#### [TASK BRIEF]
The material beneath this line should be printed exactly, with its pictures omitted.

#### [DATASET RECORDS]
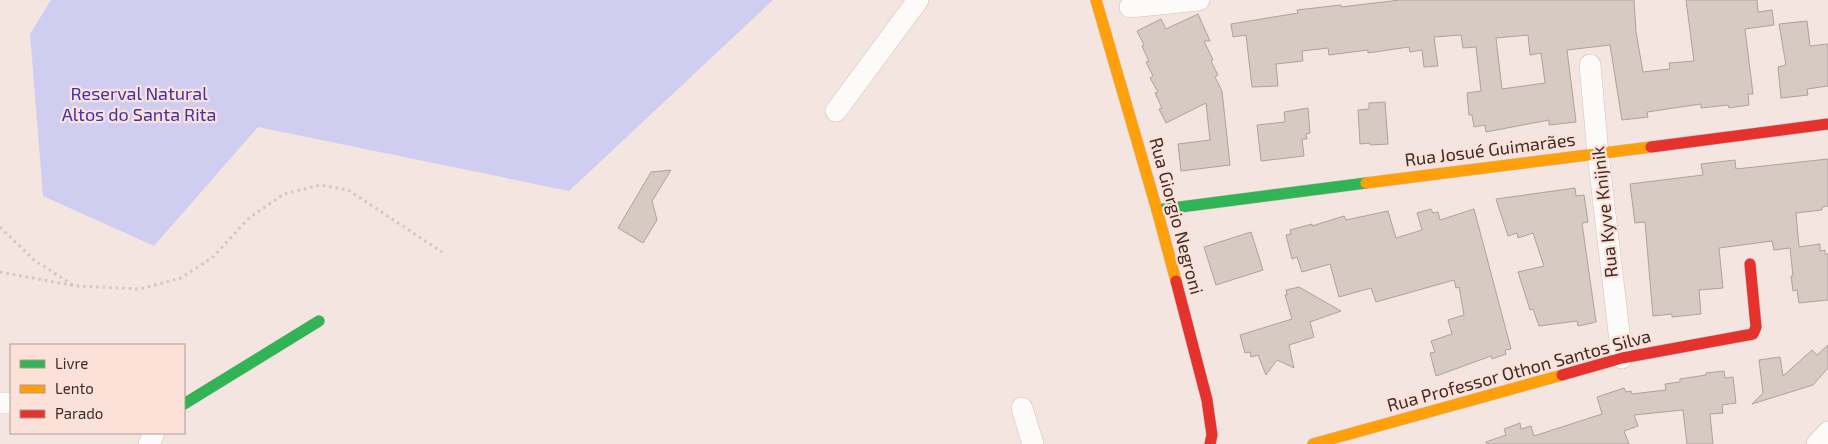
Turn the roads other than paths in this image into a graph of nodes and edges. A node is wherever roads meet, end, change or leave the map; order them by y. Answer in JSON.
{"nodes":[{"id":1,"x":918,"y":0,"type":"edge"},
{"id":2,"x":1096,"y":0,"type":"edge"},
{"id":3,"x":1198,"y":0,"type":"edge"},
{"id":4,"x":1130,"y":7,"type":"dead end"},
{"id":5,"x":1590,"y":65,"type":"dead end"},
{"id":6,"x":836,"y":111,"type":"dead end"},
{"id":7,"x":1828,"y":124,"type":"edge"},
{"id":8,"x":1598,"y":154,"type":"junction"},
{"id":9,"x":1157,"y":210,"type":"junction"},
{"id":10,"x":1750,"y":264,"type":"dead end"},
{"id":11,"x":319,"y":321,"type":"dead end"},
{"id":12,"x":1622,"y":358,"type":"junction"},
{"id":13,"x":185,"y":403,"type":"edge"},
{"id":14,"x":1022,"y":408,"type":"dead end"},
{"id":15,"x":1828,"y":432,"type":"edge"},
{"id":16,"x":1033,"y":444,"type":"edge"},
{"id":17,"x":1210,"y":444,"type":"edge"},
{"id":18,"x":1313,"y":444,"type":"edge"},
{"id":19,"x":1817,"y":444,"type":"edge"}],
"edges":[{"from":1,"to":6,"type":"street"},
{"from":2,"to":9,"type":"street","name":"Rua Giorgio Negroni"},
{"from":3,"to":4,"type":"street"},
{"from":5,"to":8,"type":"street","name":"Rua Kyve Knijnik"},
{"from":7,"to":8,"type":"street","name":"Rua Josué Guimarães"},
{"from":8,"to":9,"type":"street","name":"Rua Josué Guimarães"},
{"from":8,"to":12,"type":"street","name":"Rua Kyve Knijnik"},
{"from":9,"to":17,"type":"street","name":"Rua Giorgio Negroni"},
{"from":10,"to":12,"type":"street","name":"Rua Professor Othon Santos Silva"},
{"from":11,"to":13,"type":"street"},
{"from":12,"to":18,"type":"street","name":"Rua Professor Othon Santos Silva"},
{"from":14,"to":16,"type":"street"},
{"from":15,"to":19,"type":"street"}]}
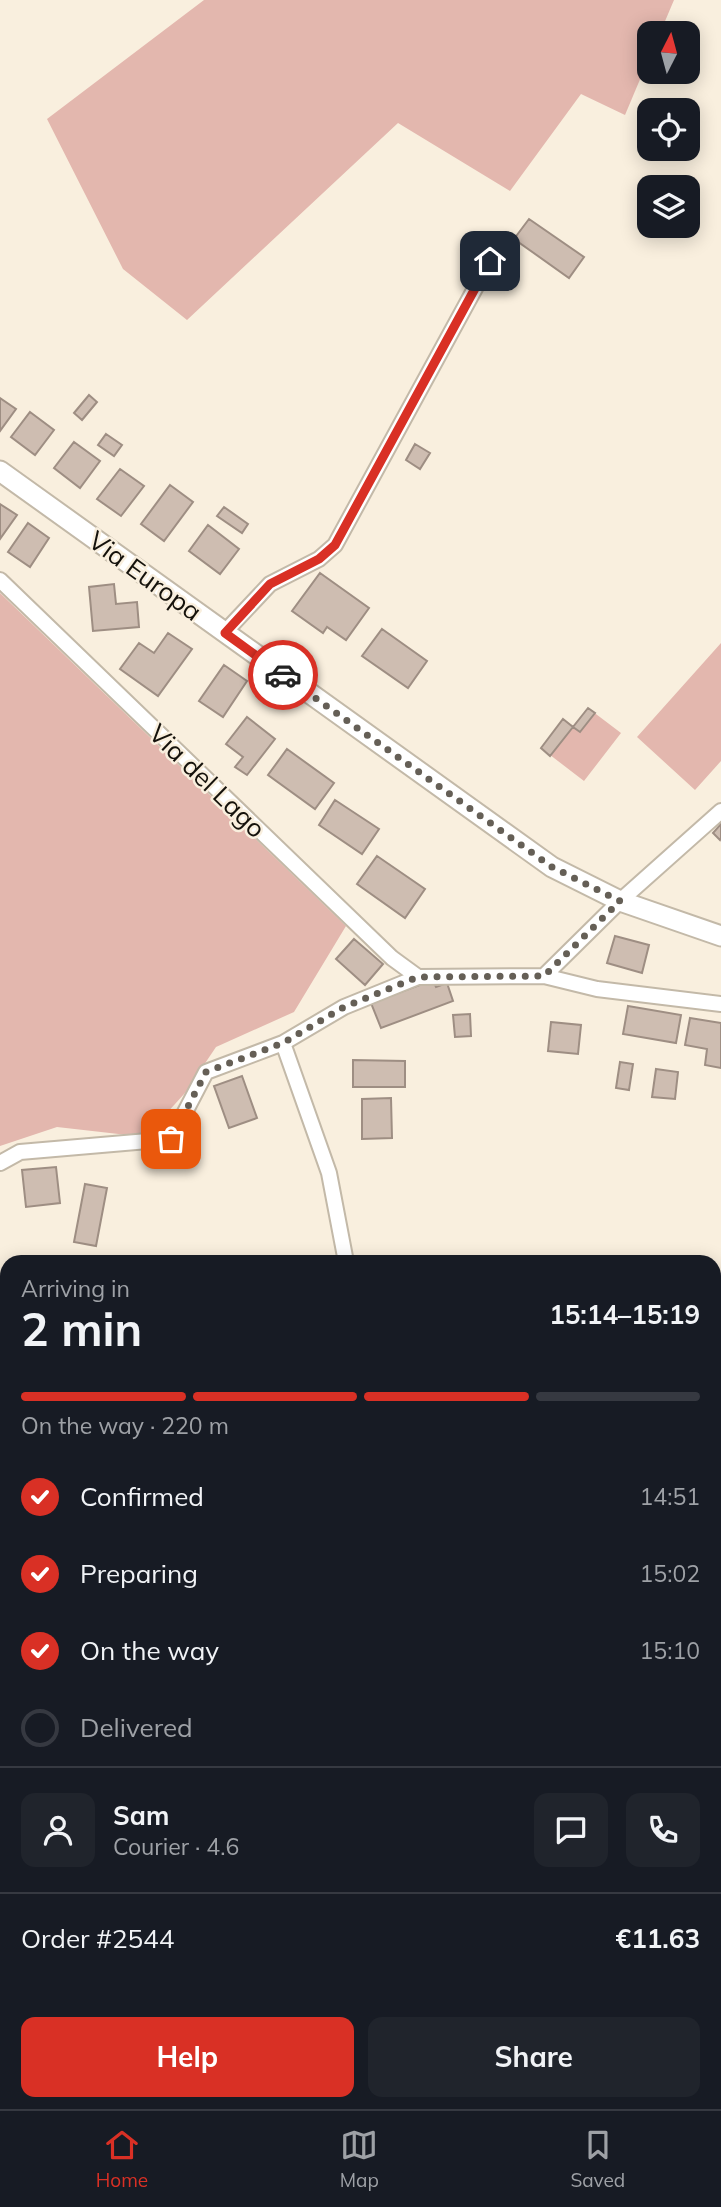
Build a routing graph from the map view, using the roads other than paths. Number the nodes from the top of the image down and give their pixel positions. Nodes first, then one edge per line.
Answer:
1 (490, 261) dead end
2 (0, 471) edge
3 (0, 580) edge
4 (225, 633) junction
5 (721, 811) edge
6 (620, 901) junction
7 (721, 936) edge
8 (544, 976) junction
9 (418, 977) junction
10 (721, 1004) edge
11 (283, 1043) junction
12 (0, 1163) edge
13 (345, 1255) edge

1 - 4 street
2 - 4 main road, Via Europa
3 - 9 street, Via del Lago
4 - 6 main road, Via Europa
5 - 6 street
6 - 7 main road, Via Europa
6 - 8 street
8 - 9 street
8 - 10 street
9 - 11 street
11 - 12 street
11 - 13 street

#### [SOLUTION TO THE PROBLEM]
Turn the roads other than paths in this image into a graph of nodes and edges. A node is wherever roads meet, end, change or leave the map; order them by y. Answer in JSON.
{"nodes":[{"id":1,"x":918,"y":0,"type":"edge"},
{"id":2,"x":1096,"y":0,"type":"edge"},
{"id":3,"x":1198,"y":0,"type":"edge"},
{"id":4,"x":1130,"y":7,"type":"dead end"},
{"id":5,"x":1590,"y":65,"type":"dead end"},
{"id":6,"x":836,"y":111,"type":"dead end"},
{"id":7,"x":1828,"y":124,"type":"edge"},
{"id":8,"x":1598,"y":154,"type":"junction"},
{"id":9,"x":1157,"y":210,"type":"junction"},
{"id":10,"x":1750,"y":264,"type":"dead end"},
{"id":11,"x":319,"y":321,"type":"dead end"},
{"id":12,"x":1622,"y":358,"type":"junction"},
{"id":13,"x":185,"y":403,"type":"edge"},
{"id":14,"x":1022,"y":408,"type":"dead end"},
{"id":15,"x":1828,"y":432,"type":"edge"},
{"id":16,"x":1033,"y":444,"type":"edge"},
{"id":17,"x":1210,"y":444,"type":"edge"},
{"id":18,"x":1313,"y":444,"type":"edge"},
{"id":19,"x":1817,"y":444,"type":"edge"}],
"edges":[{"from":1,"to":6,"type":"street"},
{"from":2,"to":9,"type":"street","name":"Rua Giorgio Negroni"},
{"from":3,"to":4,"type":"street"},
{"from":5,"to":8,"type":"street","name":"Rua Kyve Knijnik"},
{"from":7,"to":8,"type":"street","name":"Rua Josué Guimarães"},
{"from":8,"to":9,"type":"street","name":"Rua Josué Guimarães"},
{"from":8,"to":12,"type":"street","name":"Rua Kyve Knijnik"},
{"from":9,"to":17,"type":"street","name":"Rua Giorgio Negroni"},
{"from":10,"to":12,"type":"street","name":"Rua Professor Othon Santos Silva"},
{"from":11,"to":13,"type":"street"},
{"from":12,"to":18,"type":"street","name":"Rua Professor Othon Santos Silva"},
{"from":14,"to":16,"type":"street"},
{"from":15,"to":19,"type":"street"}]}
Build a routing graph from the map view, using the roads other than paths. Number the nodes from the top of the image down and give their pixel positions. Nodes first, then one edge per line.
Answer:
1 (490, 261) dead end
2 (0, 471) edge
3 (0, 580) edge
4 (225, 633) junction
5 (721, 811) edge
6 (620, 901) junction
7 (721, 936) edge
8 (544, 976) junction
9 (418, 977) junction
10 (721, 1004) edge
11 (283, 1043) junction
12 (0, 1163) edge
13 (345, 1255) edge

1 - 4 street
2 - 4 main road, Via Europa
3 - 9 street, Via del Lago
4 - 6 main road, Via Europa
5 - 6 street
6 - 7 main road, Via Europa
6 - 8 street
8 - 9 street
8 - 10 street
9 - 11 street
11 - 12 street
11 - 13 street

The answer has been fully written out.